After considering several examples, the following conversation concludes the script
S1.7(2):
Bonnie: The larger the number, the more factors it has.
Clyde: True, unless it’s a PRIME NUMBER.
Bonnie: Why didn’t you tell me this rule before, it could have helped save so much time!
Clyde: I wasn’t sure myself either; I just didn’t want you to think you were right so I
denied it.
Moreover, in S1.20(3) below a similar idea is explicitly reiterated, after revisiting the
algorithm for determining the number of factors of a composite number. We note that
although the students were exposed to the algorithm for calculating the number of factors
of any given number, and were mostly successful in applying this knowledge on a test,
only three out of 24 scripts alluded to it:
Bonnie: This proves that I am right! That the larger the number, the more factors it will have.

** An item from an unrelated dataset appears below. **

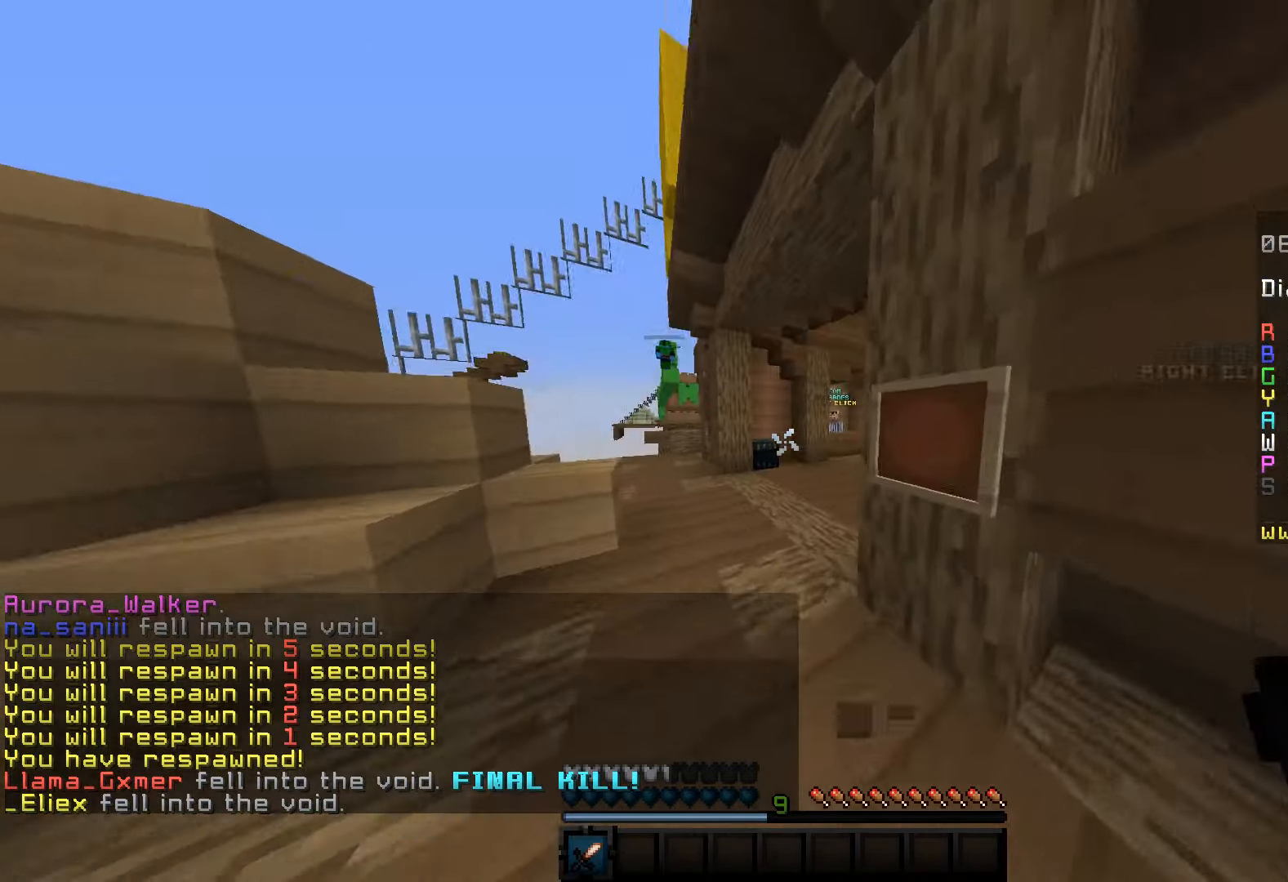
{"keys": ["w"], "mouse": [], "events": [[50, "d", "up"]]}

Clyde: No! Actually this proves that these methods will work for composite numbers (large
or small) and not prime numbers.
Students’ tendency to reject evidence that is not in accord with their held beliefs was
noted in several studies (e.g., Chinn & Brewer, 1993; Edwards, 1997). Given that script
writers are prospective teachers, this tendency of their characters exemplifies their
awareness of such behaviour among students. However, in the assigned task the
participants were asked to acknowledge the erroneous claims of their characters in the
accompanying commentary. When the characters’ erroneous decisions were not noted, we
infer that they are likely to be in accord with the script writers’ personal views. Excluding
prime numbers from the generally accepted ‘rule’ was the most frequent conclusion
attributed to Bonnie’s character, and evidently accepted by writers of 12 out of 24 scripts
(See Table 1).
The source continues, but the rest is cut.